● **TASK LIST**
- 1) Reproduce verbatim the passage of the school governance text that opens with the words containing "However, academies are" and closes with "rest of England.".
- 2) Continue the text on school governance in England from the point where it stops.

● **EXCERPTED TEXT**
Does local democratic control matter in education?

How far has the education map of England become a picture of two nations growing apart? There are many different ways in which you can consider that question. One is to look at the governance structure of state funded schools. How many are still maintained schools of the various types largely linked to the 1944 Education Act and how many are now the product of the Ball/Gove academy revolution? Among selective schools the answer is that almost all are academies; only 23 remain as maintained schools and 10 of these are in Kent. At the other end of the spectrum, London is the only region where free schools, UTCs and studio schools comprise more than 10% of the total of secondary schools and even there it is still only 11%. This is despite the fact that London has probably seem the greatest demand for new secondary school places since 2010. In the North East and East Midlands areas, just four per cent of secondary schools fall into the category of these new types of nationally administered schools free from local democratic oversight.

However, academies are a group have become the dominant governance form for secondary schools, accounting for almost two out of three secondary schools in England. Nevertheless, the percentage is still lower in the north of England and, perhaps more surprisingly, in London and especially Inner London, where 81 of the 185 secondary schools are still local authority maintained comprehensives than in the rest of England.

● **SUPPLIED RECORDS**
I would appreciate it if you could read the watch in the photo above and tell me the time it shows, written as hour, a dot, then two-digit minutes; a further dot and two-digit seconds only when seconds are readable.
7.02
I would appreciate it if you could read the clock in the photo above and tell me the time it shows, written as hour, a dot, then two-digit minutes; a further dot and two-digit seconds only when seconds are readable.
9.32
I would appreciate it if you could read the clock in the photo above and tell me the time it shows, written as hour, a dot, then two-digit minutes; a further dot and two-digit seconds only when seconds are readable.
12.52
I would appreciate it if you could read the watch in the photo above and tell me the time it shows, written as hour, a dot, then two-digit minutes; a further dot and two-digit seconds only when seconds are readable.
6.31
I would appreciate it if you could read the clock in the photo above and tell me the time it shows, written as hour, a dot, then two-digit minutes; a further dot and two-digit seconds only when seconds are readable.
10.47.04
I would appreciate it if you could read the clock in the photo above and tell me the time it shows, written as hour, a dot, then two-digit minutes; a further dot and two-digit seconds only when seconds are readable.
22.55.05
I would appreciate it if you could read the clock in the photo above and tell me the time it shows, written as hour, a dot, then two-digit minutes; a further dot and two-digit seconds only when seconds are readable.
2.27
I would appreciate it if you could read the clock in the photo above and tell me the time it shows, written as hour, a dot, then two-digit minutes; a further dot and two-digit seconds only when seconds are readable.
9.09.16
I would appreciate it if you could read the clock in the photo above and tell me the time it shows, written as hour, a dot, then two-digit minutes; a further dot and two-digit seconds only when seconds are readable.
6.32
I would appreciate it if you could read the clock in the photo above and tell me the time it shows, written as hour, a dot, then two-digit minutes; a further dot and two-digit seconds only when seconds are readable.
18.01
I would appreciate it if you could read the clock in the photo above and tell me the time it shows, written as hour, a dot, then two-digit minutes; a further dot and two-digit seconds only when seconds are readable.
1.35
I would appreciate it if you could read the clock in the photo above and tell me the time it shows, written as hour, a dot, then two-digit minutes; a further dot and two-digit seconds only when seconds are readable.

● **EXERCISE RESPONSES**
- 1)
However, academies are a group have become the dominant governance form for secondary schools, accounting for almost two out of three secondary schools in England. Nevertheless, the percentage is still lower in the north of England and, perhaps more surprisingly, in London and especially Inner London, where 81 of the 185 secondary schools are still local authority maintained comprehensives than in the rest of England.

- 2)
Of course, just counting schools is a somewhat imprecise measure, since schools do differ in size from small 11-16 schools to large 2,000+ 11-18 or all-through schools. The same is true in the primary sector, where there as some very large schools coping with recent pupil growth, but still many small schools in rural areas. The percentage of schools that are academies or free schools differs from the secondary sector in some regions.

SW 632 1870 34%
EM 454 1635 28%
YH 466 1785 26%
WM 437 1776 25%
EE 485 1993 24%
L 363 1816 20%
SE 507 2598 20%
NE 155 861 18%
NW 249 2452 10%
ALL SCHOOLS 3748 16786 22%



However, there are fewer primary academies across much of the north of England and in London. The preponderance of Conservative controlled county councils in the south West many account for the relatively high percentage of primary academies in that regional, although it is still only around one in three primary schools, much lower than the percentage in the secondary sector.

As a Lib Dem politician, I wonder whether it is worth testing a campaign in the South West along the lines of ‘return our schools to community democratic oversight’. The membership has never seemingly taken to academies and control from Westminster in the manner that Lib Dem spokespeople and Ministers seem to have done. I am not sure where the present spokesperson stands on this issue?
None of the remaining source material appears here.